(Records from a dataset)
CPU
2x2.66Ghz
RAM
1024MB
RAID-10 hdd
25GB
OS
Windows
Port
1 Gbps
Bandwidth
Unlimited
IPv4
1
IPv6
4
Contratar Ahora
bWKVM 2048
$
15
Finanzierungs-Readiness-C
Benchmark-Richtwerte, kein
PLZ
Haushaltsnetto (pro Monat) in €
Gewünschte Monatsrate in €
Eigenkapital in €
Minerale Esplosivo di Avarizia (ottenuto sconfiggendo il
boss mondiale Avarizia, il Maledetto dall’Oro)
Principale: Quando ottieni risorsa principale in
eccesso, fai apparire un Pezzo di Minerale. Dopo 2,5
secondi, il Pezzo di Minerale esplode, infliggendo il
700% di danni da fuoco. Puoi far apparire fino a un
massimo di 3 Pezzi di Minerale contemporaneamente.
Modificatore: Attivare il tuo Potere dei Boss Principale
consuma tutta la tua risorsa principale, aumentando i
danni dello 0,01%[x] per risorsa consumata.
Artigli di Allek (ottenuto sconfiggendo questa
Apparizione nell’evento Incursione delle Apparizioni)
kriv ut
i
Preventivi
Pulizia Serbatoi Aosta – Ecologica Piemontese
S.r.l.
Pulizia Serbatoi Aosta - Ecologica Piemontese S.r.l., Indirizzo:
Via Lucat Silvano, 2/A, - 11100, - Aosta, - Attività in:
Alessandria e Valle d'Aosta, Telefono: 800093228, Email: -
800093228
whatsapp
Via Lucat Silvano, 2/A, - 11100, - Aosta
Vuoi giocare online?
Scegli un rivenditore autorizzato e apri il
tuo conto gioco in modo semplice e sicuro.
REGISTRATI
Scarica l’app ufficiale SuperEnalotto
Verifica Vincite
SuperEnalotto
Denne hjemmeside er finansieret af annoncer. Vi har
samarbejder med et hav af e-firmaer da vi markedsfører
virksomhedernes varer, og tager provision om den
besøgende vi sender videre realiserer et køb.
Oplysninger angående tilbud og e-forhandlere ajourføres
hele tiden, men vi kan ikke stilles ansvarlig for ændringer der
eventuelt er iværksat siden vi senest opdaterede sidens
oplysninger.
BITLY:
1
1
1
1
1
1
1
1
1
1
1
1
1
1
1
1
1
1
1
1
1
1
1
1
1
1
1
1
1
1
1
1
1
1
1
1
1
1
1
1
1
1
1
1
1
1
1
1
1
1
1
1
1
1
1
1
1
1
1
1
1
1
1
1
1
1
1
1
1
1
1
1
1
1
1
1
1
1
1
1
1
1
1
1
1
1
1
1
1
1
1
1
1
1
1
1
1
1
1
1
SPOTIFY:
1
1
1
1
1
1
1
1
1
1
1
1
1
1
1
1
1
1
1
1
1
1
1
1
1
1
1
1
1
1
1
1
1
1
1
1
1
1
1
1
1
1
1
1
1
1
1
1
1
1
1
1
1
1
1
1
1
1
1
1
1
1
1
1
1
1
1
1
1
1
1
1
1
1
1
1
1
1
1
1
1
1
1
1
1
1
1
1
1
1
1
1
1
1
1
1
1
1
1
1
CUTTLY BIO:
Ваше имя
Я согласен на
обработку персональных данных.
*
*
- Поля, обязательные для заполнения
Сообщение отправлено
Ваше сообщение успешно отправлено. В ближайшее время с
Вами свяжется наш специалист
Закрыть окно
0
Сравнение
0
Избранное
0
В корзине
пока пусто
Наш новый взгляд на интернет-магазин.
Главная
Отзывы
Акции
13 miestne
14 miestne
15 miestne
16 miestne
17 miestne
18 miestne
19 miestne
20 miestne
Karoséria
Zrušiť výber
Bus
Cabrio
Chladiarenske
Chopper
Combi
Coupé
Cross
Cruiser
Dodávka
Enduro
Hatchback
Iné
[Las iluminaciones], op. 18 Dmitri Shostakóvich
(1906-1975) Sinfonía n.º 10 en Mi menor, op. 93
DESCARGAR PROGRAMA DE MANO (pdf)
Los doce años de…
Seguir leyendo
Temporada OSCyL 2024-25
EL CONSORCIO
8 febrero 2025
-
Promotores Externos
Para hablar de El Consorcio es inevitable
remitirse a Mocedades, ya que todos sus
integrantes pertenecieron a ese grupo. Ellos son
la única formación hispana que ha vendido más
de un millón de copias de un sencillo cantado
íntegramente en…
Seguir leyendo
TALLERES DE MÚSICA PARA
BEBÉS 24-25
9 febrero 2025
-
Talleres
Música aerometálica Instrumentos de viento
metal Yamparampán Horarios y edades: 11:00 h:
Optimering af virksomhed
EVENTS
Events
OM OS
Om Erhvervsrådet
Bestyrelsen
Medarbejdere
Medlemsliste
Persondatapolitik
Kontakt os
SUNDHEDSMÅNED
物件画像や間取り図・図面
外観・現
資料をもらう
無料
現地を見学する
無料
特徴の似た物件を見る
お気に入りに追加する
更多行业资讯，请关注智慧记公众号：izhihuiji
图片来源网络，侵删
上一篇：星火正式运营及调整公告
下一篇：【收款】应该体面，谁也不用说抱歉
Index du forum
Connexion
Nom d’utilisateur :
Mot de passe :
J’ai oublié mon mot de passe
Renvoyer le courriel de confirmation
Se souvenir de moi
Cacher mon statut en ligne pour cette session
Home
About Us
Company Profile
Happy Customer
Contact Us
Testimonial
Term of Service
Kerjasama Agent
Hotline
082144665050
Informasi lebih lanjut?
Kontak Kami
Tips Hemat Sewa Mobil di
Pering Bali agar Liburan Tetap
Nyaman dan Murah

→ **What you have to do**:
Every line from above should appear again in the answer, exactly as written.

→ **Problem solution**:
CPU
2x2.66Ghz
RAM
1024MB
RAID-10 hdd
25GB
OS
Windows
Port
1 Gbps
Bandwidth
Unlimited
IPv4
1
IPv6
4
Contratar Ahora
bWKVM 2048
$
15
Finanzierungs-Readiness-C
Benchmark-Richtwerte, kein
PLZ
Haushaltsnetto (pro Monat) in €
Gewünschte Monatsrate in €
Eigenkapital in €
Minerale Esplosivo di Avarizia (ottenuto sconfiggendo il
boss mondiale Avarizia, il Maledetto dall’Oro)
Principale: Quando ottieni risorsa principale in
eccesso, fai apparire un Pezzo di Minerale. Dopo 2,5
secondi, il Pezzo di Minerale esplode, infliggendo il
700% di danni da fuoco. Puoi far apparire fino a un
massimo di 3 Pezzi di Minerale contemporaneamente.
Modificatore: Attivare il tuo Potere dei Boss Principale
consuma tutta la tua risorsa principale, aumentando i
danni dello 0,01%[x] per risorsa consumata.
Artigli di Allek (ottenuto sconfiggendo questa
Apparizione nell’evento Incursione delle Apparizioni)
kriv ut
i
Preventivi
Pulizia Serbatoi Aosta – Ecologica Piemontese
S.r.l.
Pulizia Serbatoi Aosta - Ecologica Piemontese S.r.l., Indirizzo:
Via Lucat Silvano, 2/A, - 11100, - Aosta, - Attività in:
Alessandria e Valle d'Aosta, Telefono: 800093228, Email: -
800093228
whatsapp
Via Lucat Silvano, 2/A, - 11100, - Aosta
Vuoi giocare online?
Scegli un rivenditore autorizzato e apri il
tuo conto gioco in modo semplice e sicuro.
REGISTRATI
Scarica l’app ufficiale SuperEnalotto
Verifica Vincite
SuperEnalotto
Denne hjemmeside er finansieret af annoncer. Vi har
samarbejder med et hav af e-firmaer da vi markedsfører
virksomhedernes varer, og tager provision om den
besøgende vi sender videre realiserer et køb.
Oplysninger angående tilbud og e-forhandlere ajourføres
hele tiden, men vi kan ikke stilles ansvarlig for ændringer der
eventuelt er iværksat siden vi senest opdaterede sidens
oplysninger.
BITLY:
1
1
1
1
1
1
1
1
1
1
1
1
1
1
1
1
1
1
1
1
1
1
1
1
1
1
1
1
1
1
1
1
1
1
1
1
1
1
1
1
1
1
1
1
1
1
1
1
1
1
1
1
1
1
1
1
1
1
1
1
1
1
1
1
1
1
1
1
1
1
1
1
1
1
1
1
1
1
1
1
1
1
1
1
1
1
1
1
1
1
1
1
1
1
1
1
1
1
1
1
SPOTIFY:
1
1
1
1
1
1
1
1
1
1
1
1
1
1
1
1
1
1
1
1
1
1
1
1
1
1
1
1
1
1
1
1
1
1
1
1
1
1
1
1
1
1
1
1
1
1
1
1
1
1
1
1
1
1
1
1
1
1
1
1
1
1
1
1
1
1
1
1
1
1
1
1
1
1
1
1
1
1
1
1
1
1
1
1
1
1
1
1
1
1
1
1
1
1
1
1
1
1
1
1
CUTTLY BIO:
Ваше имя
Я согласен на
обработку персональных данных.
*
*
- Поля, обязательные для заполнения
Сообщение отправлено
Ваше сообщение успешно отправлено. В ближайшее время с
Вами свяжется наш специалист
Закрыть окно
0
Сравнение
0
Избранное
0
В корзине
пока пусто
Наш новый взгляд на интернет-магазин.
Главная
Отзывы
Акции
13 miestne
14 miestne
15 miestne
16 miestne
17 miestne
18 miestne
19 miestne
20 miestne
Karoséria
Zrušiť výber
Bus
Cabrio
Chladiarenske
Chopper
Combi
Coupé
Cross
Cruiser
Dodávka
Enduro
Hatchback
Iné
[Las iluminaciones], op. 18 Dmitri Shostakóvich
(1906-1975) Sinfonía n.º 10 en Mi menor, op. 93
DESCARGAR PROGRAMA DE MANO (pdf)
Los doce años de…
Seguir leyendo
Temporada OSCyL 2024-25
EL CONSORCIO
8 febrero 2025
-
Promotores Externos
Para hablar de El Consorcio es inevitable
remitirse a Mocedades, ya que todos sus
integrantes pertenecieron a ese grupo. Ellos son
la única formación hispana que ha vendido más
de un millón de copias de un sencillo cantado
íntegramente en…
Seguir leyendo
TALLERES DE MÚSICA PARA
BEBÉS 24-25
9 febrero 2025
-
Talleres
Música aerometálica Instrumentos de viento
metal Yamparampán Horarios y edades: 11:00 h:
Optimering af virksomhed
EVENTS
Events
OM OS
Om Erhvervsrådet
Bestyrelsen
Medarbejdere
Medlemsliste
Persondatapolitik
Kontakt os
SUNDHEDSMÅNED
物件画像や間取り図・図面
外観・現
資料をもらう
無料
現地を見学する
無料
特徴の似た物件を見る
お気に入りに追加する
更多行业资讯，请关注智慧记公众号：izhihuiji
图片来源网络，侵删
上一篇：星火正式运营及调整公告
下一篇：【收款】应该体面，谁也不用说抱歉
Index du forum
Connexion
Nom d’utilisateur :
Mot de passe :
J’ai oublié mon mot de passe
Renvoyer le courriel de confirmation
Se souvenir de moi
Cacher mon statut en ligne pour cette session
Home
About Us
Company Profile
Happy Customer
Contact Us
Testimonial
Term of Service
Kerjasama Agent
Hotline
082144665050
Informasi lebih lanjut?
Kontak Kami
Tips Hemat Sewa Mobil di
Pering Bali agar Liburan Tetap
Nyaman dan Murah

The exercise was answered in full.